EXTRACT TO READ

_ _ _ _ _ _ _

Monday, August 1, 2011

Chewing on Chesterton

Spirituality Column #247
August 2, 2011
Current in Carmel - Westfield - Noblesville – Fishers
(Indianapolis north suburban home newspapers)

Chewing on Chesterton
By Bob Walters

My wife’s parents live on a quiet lake in northern Michigan where our annual summer visit provides a wonderful setting – and the time – for thoughtful reading.

This year’s reading included G.K. Chesterton’s 1908 classic Orthodoxy, mainly because in late June our little dog Kramer randomly pulled my copy off the bottom bookshelf at home and chewed the book’s binding. Assured this was a lake-reading sign from God, I set the book out to take. Two days before we headed north Kramer pulled it off my reading stack and destroyed the back half of the 150-page paperback.

Scrambling to find a replacement copy, I was stunned that two nearby Christian book stores I called acted as though they’d never heard of the book, didn’t have it on hand, and one told me it appeared to be “going out of print.”

_ _ _ _ _ _ _

SOURCE DATA
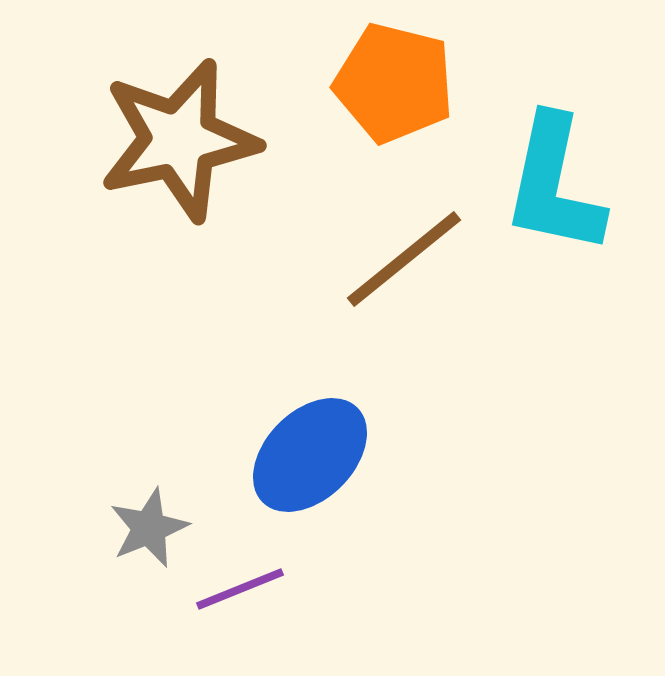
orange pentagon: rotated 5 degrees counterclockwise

_ _ _ _ _ _ _

THE REQUEST
Copy out the column about reading Chesterton's Orthodoxy in full, word for word.

WORKED SOLUTION
Monday, August 1, 2011

Chewing on Chesterton

Spirituality Column #247
August 2, 2011
Current in Carmel - Westfield - Noblesville – Fishers
(Indianapolis north suburban home newspapers)

Chewing on Chesterton
By Bob Walters

My wife’s parents live on a quiet lake in northern Michigan where our annual summer visit provides a wonderful setting – and the time – for thoughtful reading.

This year’s reading included G.K. Chesterton’s 1908 classic Orthodoxy, mainly because in late June our little dog Kramer randomly pulled my copy off the bottom bookshelf at home and chewed the book’s binding. Assured this was a lake-reading sign from God, I set the book out to take. Two days before we headed north Kramer pulled it off my reading stack and destroyed the back half of the 150-page paperback.

Scrambling to find a replacement copy, I was stunned that two nearby Christian book stores I called acted as though they’d never heard of the book, didn’t have it on hand, and one told me it appeared to be “going out of print.”